LIST OF TASKS:
a - List every component that the proton conductivity passage says surrounds the membrane in the fuel cell hardware.
b - Quote the proton conductivity passage from the words "The same process" through the words "electrode assembly (MEA).".

EXERCISE PASSAGE:
In-situ Through-Plane Proton Conductivity and Performance Measurements:

Through-plane conductivity was measured with impedance spectroscopy using a Zahner IM6e potentiostat over the frequency range from 1 kHz down to 1 Hz, and a current range between 0 and 1 amp, while the membrane was situated in actual fuel cell hardware and nested between platinum-carbon electrodes, and then sandwiched between carbon paper (graphitized carbon fiber) diffusion media, graphite flow-channels, and heated metal end-plates. The apparatus was equipped with an external humidifier.

An impedance spectrum consisting of the real vs. imaginary portion of alternating current resistance was determined for the fuel cell assembly with all the hardware components except the membrane. Imaginary impedance (Z_imaginary, in mΩ) was plotted against real impedance (Z_real, in mΩ) to generate a Nyquist plot, where at low phase angle and high frequency (at between 1 to 100 kHz), Z_real intersects the zero axis of Z_imaginary. At this point, HFR_cell (high frequency resistance) was obtained by multiplying the value of Z_real and the active area (5 cm²). HFR_cell is equal to R_cell, which is the internal resistance of the fuel cell hardware.

The same process was repeated with the same cell having the membrane situated in-place. The obtained HFR_total is equal to R_cell+R_membrane+R_e, where R_membrane and R_e are the resistance of the membrane and electronic resistance of the electrode, respectively. R_e was the electronic resistance measured by passing a direct current through a cell built without a membrane electrode assembly (MEA).

The conductivity of a membrane (σ_membrane)=thickness of membrane in cm (δ_membrane) divided by the resistance of the membrane, R_membrane. Thus, membrane proton conductivity in Siemens per centimeter,

σ_membrane=_membrane/R_membrane=δ_membrane/[HFR_total−HFR_cell−R_e]

Results

As shown in Table 1, samples made in the presence of the E-field (Sample #1 and Sample #2) show on average greater conductivity than the E-field control sample.

DATA TO EXAMINE:
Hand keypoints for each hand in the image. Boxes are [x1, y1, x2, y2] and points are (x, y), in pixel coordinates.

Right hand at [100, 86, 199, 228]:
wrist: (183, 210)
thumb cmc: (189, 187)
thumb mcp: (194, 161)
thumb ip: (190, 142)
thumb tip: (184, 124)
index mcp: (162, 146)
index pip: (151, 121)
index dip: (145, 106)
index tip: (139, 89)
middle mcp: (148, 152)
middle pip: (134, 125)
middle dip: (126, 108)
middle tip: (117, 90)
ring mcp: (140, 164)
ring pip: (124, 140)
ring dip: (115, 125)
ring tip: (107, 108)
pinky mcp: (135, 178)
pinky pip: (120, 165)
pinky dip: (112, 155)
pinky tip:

ANSWERS GIVEN:
a -
- platinum-carbon electrodes
- carbon paper (graphitized carbon fiber) diffusion media
- graphite flow-channels
- heated metal end-plates

b -
The same process was repeated with the same cell having the membrane situated in-place. The obtained HFR_total is equal to R_cell+R_membrane+R_e, where R_membrane and R_e are the resistance of the membrane and electronic resistance of the electrode, respectively. R_e was the electronic resistance measured by passing a direct current through a cell built without a membrane electrode assembly (MEA).